A austeridade cambota de Dilma Rousseff

(Fonte da imagem: Sensacionalista)


Se existe uma coisa que tem me irritado profundamente com a mídia “progressista” é a insistência em chamar as atuais medidas de “austeridade” do PT de conservadoras ou direitistas. Jean Wyllys (sempre ele), disse que: “Dilma virou às costas ao povo, que votou na sua plataforma eleitoral aparentemente progressista”.

Bem, a tradicional ladainha esquerdista de usurpar a voz do povo (quando este majoritariamente está dando uma banana para as esquerdas em geral) é uma coisa realmente irritante, mas com o tempo você aprende a tolerar esse tipo de besteira. Entretanto isso passa longe da minha irritação. Talvez possa também irritá-lo, caro leitor, o fato de se chamar de “progressista” a irresponsabilidade fiscal pautada no simples engodo político, visando estimular a crise do capitalismo por meio da gastação desenfreada, para com isso culpar o livre-mercado e oferecer o comunismo como solução. Ou ainda baseado na mais pura e simples ignorância econômica. Sinto tentado às vezes a dizer que Jean Wyllys é ignorante, mas não é. Ele é um canalha mesmo, é do primeiro tipo, não do segundo. Entretanto, ainda isso é possível superar.

A canalhice que eu ainda vou ter que aprender a superar é a de qualificar como conservador e ortodoxo aquilo que é, na verdade um arremedo de teoria econômica, no máximo um espantalho da verdadeira noção de austeridade. Dilma praticamente não cortou gastos nesse governo, só reajustou prazos de pagamentos e suas condições e fez cortes muito modestos aqui ou acolá, mais pra convencer a Bolsa de Valores do que pra surtir algum efeito. O reajuste fiscal de Dilma Rousseff é o mais cruel de todos. Aumento de impostos com manutenção de gastos. Ou seja, já não basta o país estar em crise, o que é bem ruim para o povo, tem que extrair da população cada centavo via extorsão tributária pra cobrir o peito ou o pé, por causa do governo que comprou um cobertor curto demais pra si.

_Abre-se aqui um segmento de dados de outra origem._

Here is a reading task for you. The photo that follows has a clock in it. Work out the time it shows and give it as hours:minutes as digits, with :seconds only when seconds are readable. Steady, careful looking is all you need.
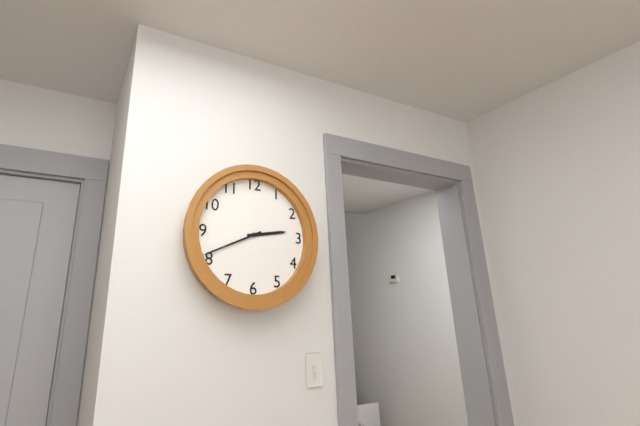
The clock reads 2:41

Sim, amicíssimo leitor! Todos os aumentos de impostos e juros, reajustes de prazos de pagamentos de seguros desempregos, bolsa-família, FIES e tudo mais que se possa receber na forma de direito só está acontecendo porque o governo quis transformar em cobertor de casal um velho e desgastado cobertor de criança. O governo gastou mais do que arrecadou e em taxas maiores do que as que o país “cresceu” (colocaria mais aspas se fosse correto). Qualquer pessoa com o mínimo de conhecimento acerca da macroeconomia sabe que não tem mágica. Se o governo não aumentar os investimentos pelo aumento da arrecadação motivado pelo crescimento econômico, ele vai aumentar pelo aumento dos tributos. Os títulos públicos são igualmente pagos pelos impostos, ou pelo aumento passivo da arrecadação (crescimento econômico) ou pelo aumento ativo dela (subida das taxas de impostos). Não tem para onde fugir, embora Jean Wyllys continue propagando essa lenga-lenga já surrada e desmascarada na eleição. Como disse em outro artigo, desde os debates eleitorais eu sabia que era o majestoso conto do vigário se manifestando gloriosamente entre nós, o digníssimo Sr. Engodo “dibrando” a população.

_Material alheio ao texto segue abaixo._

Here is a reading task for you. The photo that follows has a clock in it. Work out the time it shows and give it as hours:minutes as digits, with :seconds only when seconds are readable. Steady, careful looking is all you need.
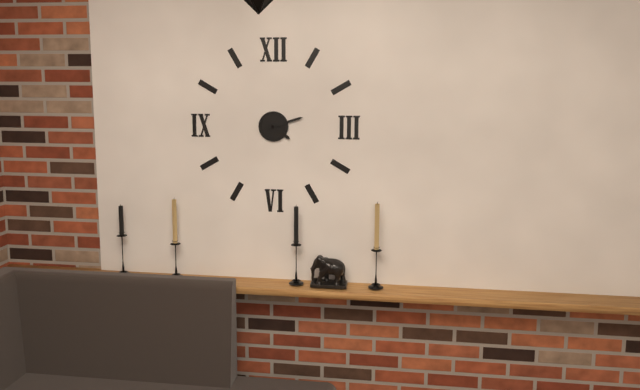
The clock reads 4:12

Austeridade significa gastar menos do que se arrecada, isso na prática se concretiza no modo como está ocorrendo na Alemanha, onde Merkel cortou impostos e cortou gastos. As crises batem sempre mais forte nos pobres, então é muito melhor deixar o dinheiro com eles e cortar as despesas do que extorqui-los de maneira a cobrir o “rastro de bosta das vaquinhas progressistas” – Que os Mamonas Assassinas me perdoem por isso.

Isso é a ortodoxia. O que a Dilma está fazendo não é nem direitista, nem liberal, nem conservador, nem ortodoxo, nem nada que se possa sugerir como não-sendo de esquerda. É a típica enganação esquerdista, feita pra tachar de ortodoxa, uma impopular medida heterodoxa de um governo fiscalmente irresponsável. Como diria o social-liberal Aécio Neves: - Essa é a grande verdade! Uma austeridade cambota, para um povo politicamente cambota, nada mais perfeito do que isso.